• How to complete this task: Once you find the line containing "本報告為亞倫國際發佈的第二份", please retype it and every line after it to the end of the entries, exactly and with nothing added.

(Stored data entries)
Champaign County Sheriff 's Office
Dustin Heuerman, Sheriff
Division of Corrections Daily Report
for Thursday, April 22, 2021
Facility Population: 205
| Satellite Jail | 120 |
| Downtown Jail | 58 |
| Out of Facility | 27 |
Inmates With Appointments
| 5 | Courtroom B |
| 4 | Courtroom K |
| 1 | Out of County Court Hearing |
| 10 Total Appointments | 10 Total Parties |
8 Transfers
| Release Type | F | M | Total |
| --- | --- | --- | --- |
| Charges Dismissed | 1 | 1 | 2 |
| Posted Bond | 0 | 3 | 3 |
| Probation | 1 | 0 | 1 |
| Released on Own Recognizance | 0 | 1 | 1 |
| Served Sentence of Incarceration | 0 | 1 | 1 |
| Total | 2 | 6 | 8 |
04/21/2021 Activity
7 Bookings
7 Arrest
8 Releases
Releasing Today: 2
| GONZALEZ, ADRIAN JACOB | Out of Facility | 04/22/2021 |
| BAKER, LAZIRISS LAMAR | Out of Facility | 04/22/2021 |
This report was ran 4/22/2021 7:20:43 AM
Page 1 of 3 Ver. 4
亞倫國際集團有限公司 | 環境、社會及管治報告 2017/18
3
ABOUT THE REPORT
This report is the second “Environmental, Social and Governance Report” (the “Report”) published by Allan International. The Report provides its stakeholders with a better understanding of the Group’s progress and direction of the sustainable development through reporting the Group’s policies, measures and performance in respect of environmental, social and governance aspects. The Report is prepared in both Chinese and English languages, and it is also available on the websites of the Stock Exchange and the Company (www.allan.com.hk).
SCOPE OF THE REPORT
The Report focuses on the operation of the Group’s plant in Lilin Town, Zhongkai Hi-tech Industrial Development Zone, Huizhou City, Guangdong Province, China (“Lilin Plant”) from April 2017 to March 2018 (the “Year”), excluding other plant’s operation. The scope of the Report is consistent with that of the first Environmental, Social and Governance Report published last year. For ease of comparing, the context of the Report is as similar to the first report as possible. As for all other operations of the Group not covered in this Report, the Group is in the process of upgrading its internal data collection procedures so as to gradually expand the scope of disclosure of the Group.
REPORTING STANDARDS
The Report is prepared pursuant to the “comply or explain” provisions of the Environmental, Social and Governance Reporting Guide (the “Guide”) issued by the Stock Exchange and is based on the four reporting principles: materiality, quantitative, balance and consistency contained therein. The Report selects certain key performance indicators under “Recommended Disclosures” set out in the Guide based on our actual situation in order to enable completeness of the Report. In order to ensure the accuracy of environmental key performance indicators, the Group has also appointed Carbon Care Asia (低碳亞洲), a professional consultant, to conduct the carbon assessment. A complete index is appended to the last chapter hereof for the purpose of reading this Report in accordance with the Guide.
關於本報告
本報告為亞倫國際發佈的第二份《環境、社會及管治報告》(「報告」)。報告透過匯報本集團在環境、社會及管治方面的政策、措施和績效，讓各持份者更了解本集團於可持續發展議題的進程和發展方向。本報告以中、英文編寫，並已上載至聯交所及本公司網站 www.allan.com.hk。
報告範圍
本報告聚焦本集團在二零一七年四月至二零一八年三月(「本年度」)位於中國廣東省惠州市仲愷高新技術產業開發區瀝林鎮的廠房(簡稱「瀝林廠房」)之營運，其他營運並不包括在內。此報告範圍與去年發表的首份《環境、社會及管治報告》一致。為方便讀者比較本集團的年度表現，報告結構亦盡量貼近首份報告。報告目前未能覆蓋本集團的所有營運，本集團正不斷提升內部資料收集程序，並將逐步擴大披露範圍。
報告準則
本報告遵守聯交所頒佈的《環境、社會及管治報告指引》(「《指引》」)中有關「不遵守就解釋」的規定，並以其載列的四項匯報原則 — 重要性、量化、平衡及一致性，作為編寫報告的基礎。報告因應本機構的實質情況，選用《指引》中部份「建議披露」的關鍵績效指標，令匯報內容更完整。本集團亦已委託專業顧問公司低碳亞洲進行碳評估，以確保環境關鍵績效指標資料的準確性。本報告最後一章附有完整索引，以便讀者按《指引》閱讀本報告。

• Solved exercise:
本報告為亞倫國際發佈的第二份《環境、社會及管治報告》(「報告」)。報告透過匯報本集團在環境、社會及管治方面的政策、措施和績效，讓各持份者更了解本集團於可持續發展議題的進程和發展方向。本報告以中、英文編寫，並已上載至聯交所及本公司網站 www.allan.com.hk。
報告範圍
本報告聚焦本集團在二零一七年四月至二零一八年三月(「本年度」)位於中國廣東省惠州市仲愷高新技術產業開發區瀝林鎮的廠房(簡稱「瀝林廠房」)之營運，其他營運並不包括在內。此報告範圍與去年發表的首份《環境、社會及管治報告》一致。為方便讀者比較本集團的年度表現，報告結構亦盡量貼近首份報告。報告目前未能覆蓋本集團的所有營運，本集團正不斷提升內部資料收集程序，並將逐步擴大披露範圍。
報告準則
本報告遵守聯交所頒佈的《環境、社會及管治報告指引》(「《指引》」)中有關「不遵守就解釋」的規定，並以其載列的四項匯報原則 — 重要性、量化、平衡及一致性，作為編寫報告的基礎。報告因應本機構的實質情況，選用《指引》中部份「建議披露」的關鍵績效指標，令匯報內容更完整。本集團亦已委託專業顧問公司低碳亞洲進行碳評估，以確保環境關鍵績效指標資料的準確性。本報告最後一章附有完整索引，以便讀者按《指引》閱讀本報告。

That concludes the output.